__TASK TO CARRY OUT__
Continue the market commentary on the Ukraine conflict, S&P 500 earnings and the US economy, starting after its final sentence. The rows that follow the commentary are not part of it.

Conflict – Trump has forced Ukraine to the “negotiating table” to end the war

·      Trump has sided with Russia in attributing blame for the conflict on Ukraine

·      Ukrainian President Zelensky flew to Washington on the weekend to sign the Minerals deal to save his country, a meeting that didn’t go to plan resulting in a no deal

·      Trump has made it clear that neither Ukraine nor the NATO allies can count on continued US support. This will force European governments to substantially increase their defense budgets in the years to come.

·      The shift in US rhetoric towards Russia could have potential global ramifications especially in Europe. Has Putin finally got his way? Only time will tell.

 

With respect to China – Is Trump trying to drive a wedge between Russia and China by taking a more pro-Russia approach? Possibly?

 

Who is next on the Trump hit list? Iran?

 

Companies are trying to adapt under the constantly shifting landscape in the face of inconsistent and ever changing commentary and policies that are being announced and then amended almost daily.

 


A summary of reporting season on the S&P­500 – Q4 2024


On balance S&P500 company reporting scorecard have been relatively positive.


The economy, interest rates and inflation

 

The US Federal Reserve looks to have paused rate cuts for now. Reading through the last minutes, the Feds surveys showed that companies are looking to increase prices because of the tariff impact. Inflationary expectations are increasing as a result of the new administration’s policies.

 

Furthermore it looks like the US economy is slowing. The last consumer confidence read was the worst since mid 2021. GDP remains anchored around the 2.3% level and unemployment remains relatively resilient. However the forecast for the next quarters GDP read is minus 1.5%. This is likely as a result of companies forward ordering ahead of tariffs and stockpiling to save costs.

__GIVEN DATA__
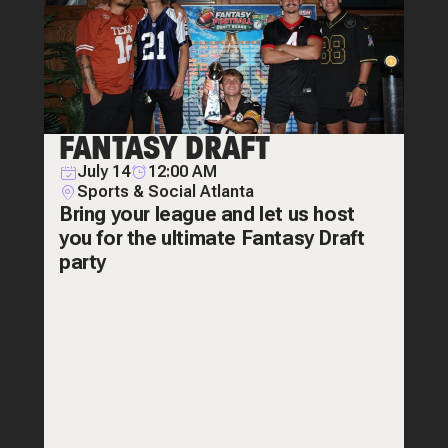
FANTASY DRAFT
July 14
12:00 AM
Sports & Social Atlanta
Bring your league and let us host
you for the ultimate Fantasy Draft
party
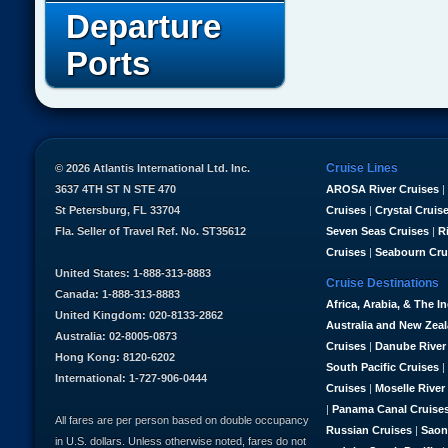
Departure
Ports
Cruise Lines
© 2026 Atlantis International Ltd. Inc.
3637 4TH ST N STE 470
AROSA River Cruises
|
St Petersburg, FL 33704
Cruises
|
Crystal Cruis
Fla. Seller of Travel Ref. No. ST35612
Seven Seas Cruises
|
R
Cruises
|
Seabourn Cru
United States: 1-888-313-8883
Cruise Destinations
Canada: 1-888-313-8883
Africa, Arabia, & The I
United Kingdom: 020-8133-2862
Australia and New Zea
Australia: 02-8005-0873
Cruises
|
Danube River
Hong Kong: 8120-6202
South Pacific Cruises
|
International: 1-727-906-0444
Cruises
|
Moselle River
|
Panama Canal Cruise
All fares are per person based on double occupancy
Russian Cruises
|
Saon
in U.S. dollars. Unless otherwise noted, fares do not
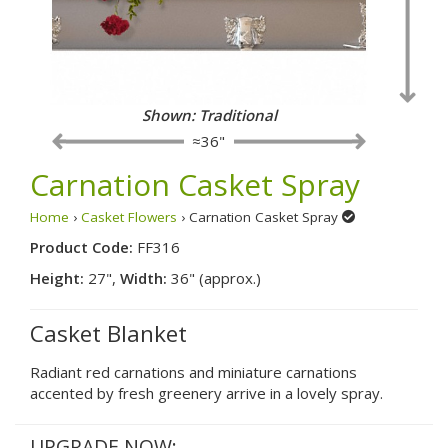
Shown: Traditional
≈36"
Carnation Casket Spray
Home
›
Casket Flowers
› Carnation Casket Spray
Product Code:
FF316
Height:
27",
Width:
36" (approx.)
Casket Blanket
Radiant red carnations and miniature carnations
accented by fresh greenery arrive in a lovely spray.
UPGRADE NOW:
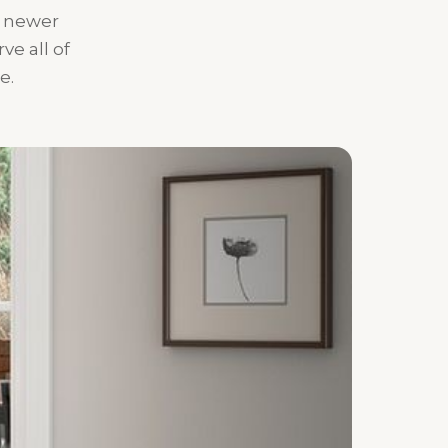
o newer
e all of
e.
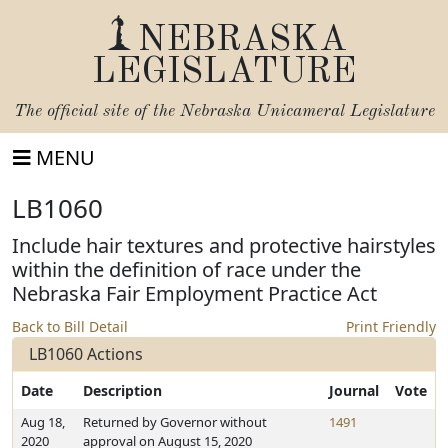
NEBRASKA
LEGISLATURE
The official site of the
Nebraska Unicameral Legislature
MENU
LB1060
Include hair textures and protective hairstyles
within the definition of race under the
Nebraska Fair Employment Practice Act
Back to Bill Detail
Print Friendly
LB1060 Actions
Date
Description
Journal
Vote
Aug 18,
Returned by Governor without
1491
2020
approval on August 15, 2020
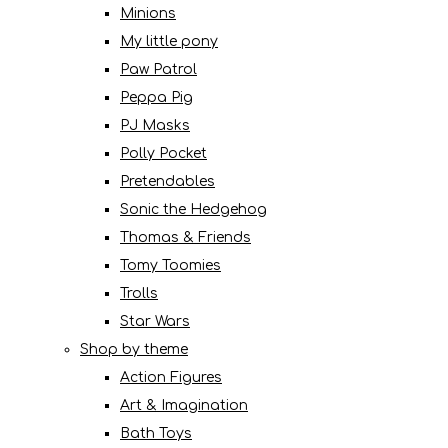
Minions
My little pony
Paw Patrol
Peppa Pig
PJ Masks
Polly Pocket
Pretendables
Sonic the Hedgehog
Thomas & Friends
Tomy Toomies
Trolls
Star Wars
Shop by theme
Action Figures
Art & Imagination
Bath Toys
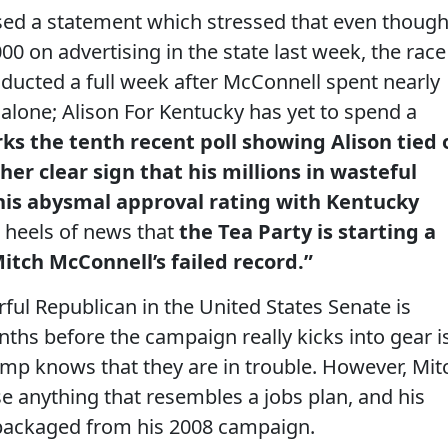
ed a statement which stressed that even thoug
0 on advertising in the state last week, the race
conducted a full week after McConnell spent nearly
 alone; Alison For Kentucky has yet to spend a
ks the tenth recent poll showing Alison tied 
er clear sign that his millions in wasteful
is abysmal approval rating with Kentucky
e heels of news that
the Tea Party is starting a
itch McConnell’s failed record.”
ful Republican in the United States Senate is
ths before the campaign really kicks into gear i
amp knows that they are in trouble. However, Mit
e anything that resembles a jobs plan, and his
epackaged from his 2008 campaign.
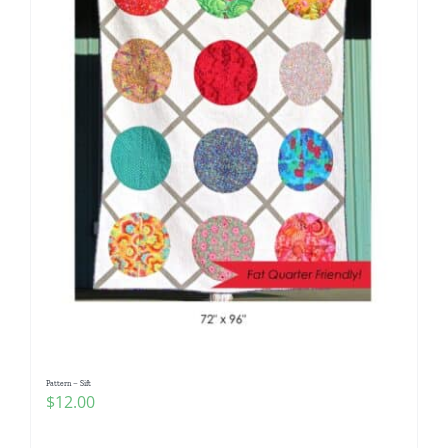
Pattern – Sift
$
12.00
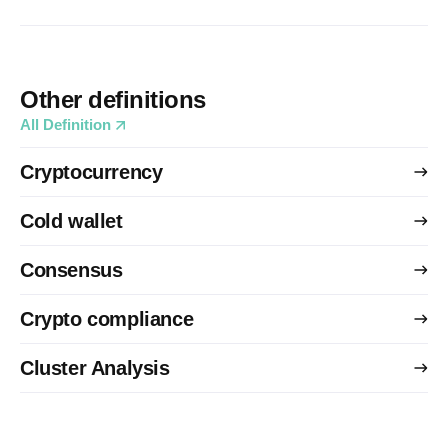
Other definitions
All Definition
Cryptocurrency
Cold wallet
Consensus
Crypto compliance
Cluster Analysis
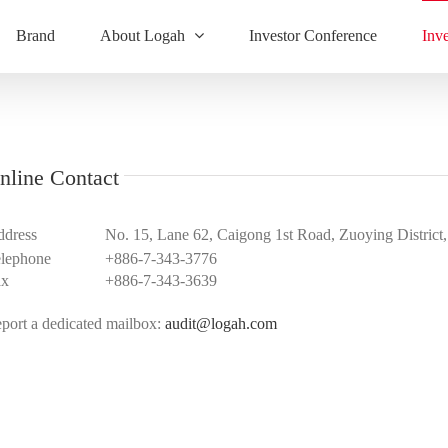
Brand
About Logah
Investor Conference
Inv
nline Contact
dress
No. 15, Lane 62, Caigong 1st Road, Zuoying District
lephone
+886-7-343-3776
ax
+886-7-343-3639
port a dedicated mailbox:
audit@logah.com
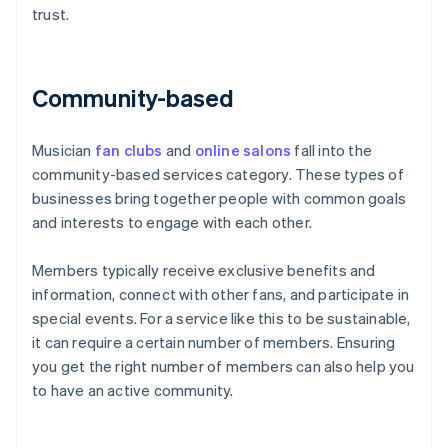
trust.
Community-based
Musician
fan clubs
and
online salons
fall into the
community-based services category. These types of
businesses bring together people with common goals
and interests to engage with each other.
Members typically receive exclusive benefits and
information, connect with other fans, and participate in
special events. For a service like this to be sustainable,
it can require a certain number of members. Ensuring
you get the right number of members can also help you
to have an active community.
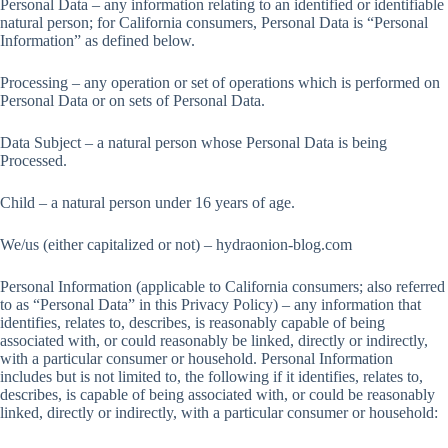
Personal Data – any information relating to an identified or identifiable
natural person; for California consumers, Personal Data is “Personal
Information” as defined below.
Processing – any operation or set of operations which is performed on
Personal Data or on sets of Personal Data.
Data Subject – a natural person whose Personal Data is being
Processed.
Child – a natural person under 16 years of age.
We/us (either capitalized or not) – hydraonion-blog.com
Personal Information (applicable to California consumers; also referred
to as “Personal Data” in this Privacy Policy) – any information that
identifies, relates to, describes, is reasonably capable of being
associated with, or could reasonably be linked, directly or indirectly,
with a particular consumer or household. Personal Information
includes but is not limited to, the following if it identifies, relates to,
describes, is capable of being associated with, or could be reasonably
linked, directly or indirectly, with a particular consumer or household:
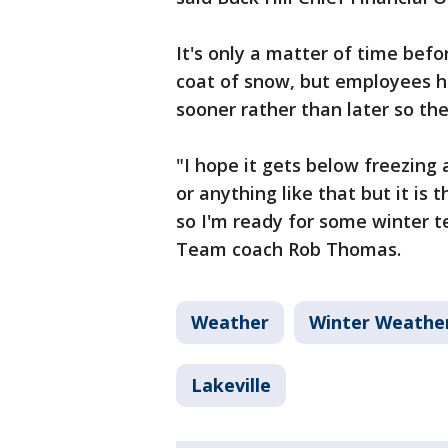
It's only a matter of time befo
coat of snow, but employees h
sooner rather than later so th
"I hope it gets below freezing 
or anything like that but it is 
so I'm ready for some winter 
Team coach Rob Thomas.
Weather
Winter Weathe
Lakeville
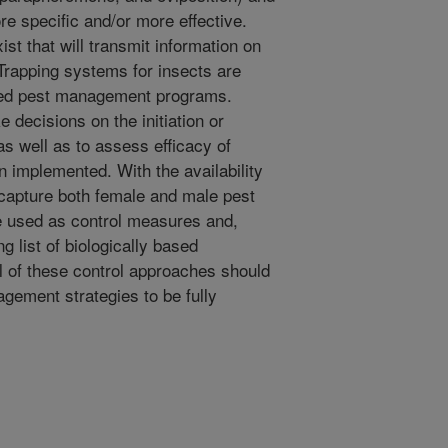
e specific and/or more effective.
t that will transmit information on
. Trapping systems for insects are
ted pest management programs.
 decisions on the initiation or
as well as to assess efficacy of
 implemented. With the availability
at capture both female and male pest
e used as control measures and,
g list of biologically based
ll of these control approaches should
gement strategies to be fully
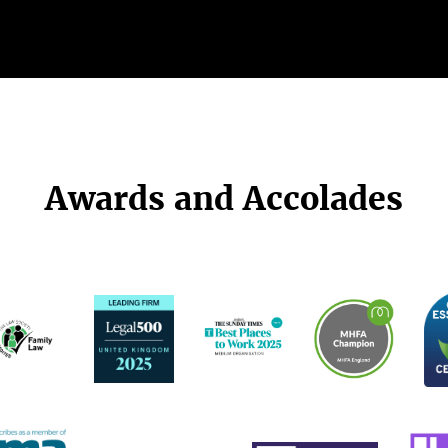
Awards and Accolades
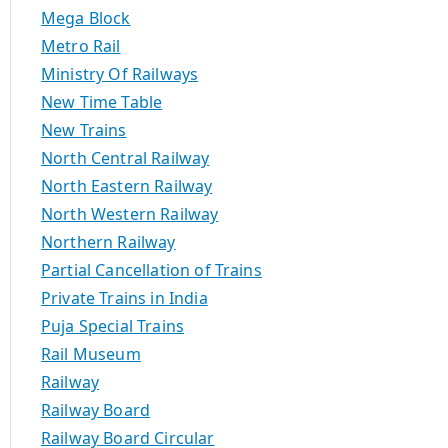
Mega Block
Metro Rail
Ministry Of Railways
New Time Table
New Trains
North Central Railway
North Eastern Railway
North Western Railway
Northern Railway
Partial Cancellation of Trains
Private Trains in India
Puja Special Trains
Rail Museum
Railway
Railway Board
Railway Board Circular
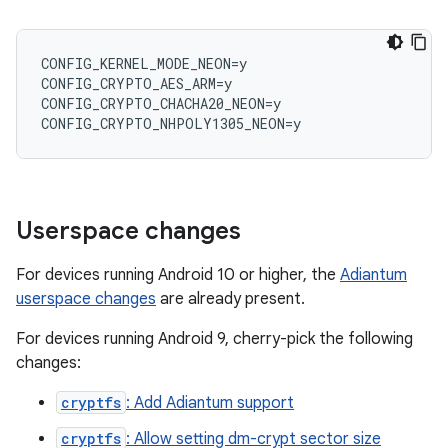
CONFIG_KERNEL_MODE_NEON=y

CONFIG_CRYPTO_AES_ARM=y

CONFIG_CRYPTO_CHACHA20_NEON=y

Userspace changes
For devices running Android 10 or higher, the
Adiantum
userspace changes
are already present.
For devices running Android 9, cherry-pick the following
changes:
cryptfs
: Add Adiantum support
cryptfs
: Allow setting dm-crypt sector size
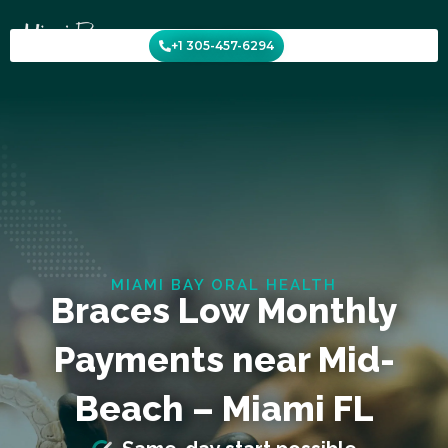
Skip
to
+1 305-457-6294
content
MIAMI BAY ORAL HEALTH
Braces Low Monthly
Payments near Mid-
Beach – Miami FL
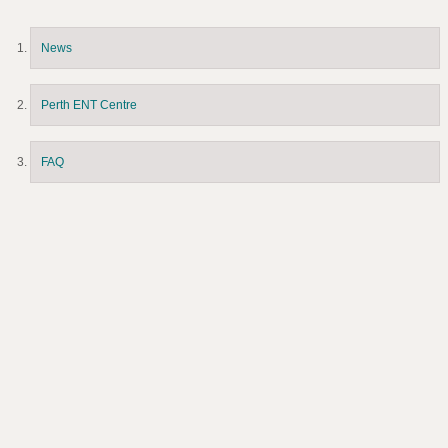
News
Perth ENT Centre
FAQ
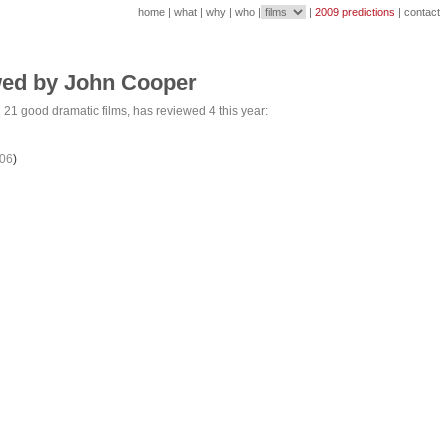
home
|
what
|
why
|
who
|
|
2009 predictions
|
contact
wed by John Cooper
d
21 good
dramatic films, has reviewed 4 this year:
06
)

__OUTPUT FOR THIS EXERCISE__
Overseas, there were concerns that the US consumer might be increasingly challenged. Walmart followed Amazon in warning of slower spending. The share price of Walmart slipped by -9.0%, while shares in Block Inc. traded -18.8% lower after missing analyst estimates but providing reasonable guidance.


Several business surveys indicated rising price pressures before the University of Michigan consumer sentiment survey provided another warning on Friday as long-term inflation expectations increased to +3.5%, the highest level since 1995

At the same time, concerns are building that Elon Musk’s DOGE team may hamper growth with deep spending cuts when the expansion is already fragile, even before tariffs are taken into account.


Commenting on the results of the American flash PMI, S&P Global’s Chief Business Economist, Chris Williamson, said:

“The upbeat mood seen among US businesses at the start of the year has evaporated, replaced with a darkening picture of heightened uncertainty, stalling business activity and rising prices.

Optimism about the year ahead has slumped from the near-three-year highs seen at the turn of the year to one of the gloomiest since the pandemic. Companies report widespread concerns about the impact of federal government policies, ranging from spending cuts to tariffs and geopolitical developments. Sales are reportedly being hit by the uncertainty caused by the changing political landscape, and prices are rising amid tariff-related price hikes from suppliers”.


The US 10 Year bond yield has fallen approximately 60 basis points from 4.8% to 4.2% since the start of the year. The yield curve looks like it is inverting (which is usually a sign of future recessionary conditions). This may result in the US Federal Reserve cutting interest rates more abruptly that previously anticipated.



The Fin-X View


Our investment style and philosophy ensures we focus on the fundamentals of a business when assessing whether we make any formal changes to portfolios. We focus on investing in the best businesses globally with growth profiles that hold up well through changes to the economic and business cycles. Quality is one of our main priorities when selecting assets.


For the time being we aren’t looking to make any significant changes to portfolios during this period, however we recognise that the impact of geopolitical tensions and the uncertainty around tariff impacts will continue to impact the broad market throughout this year.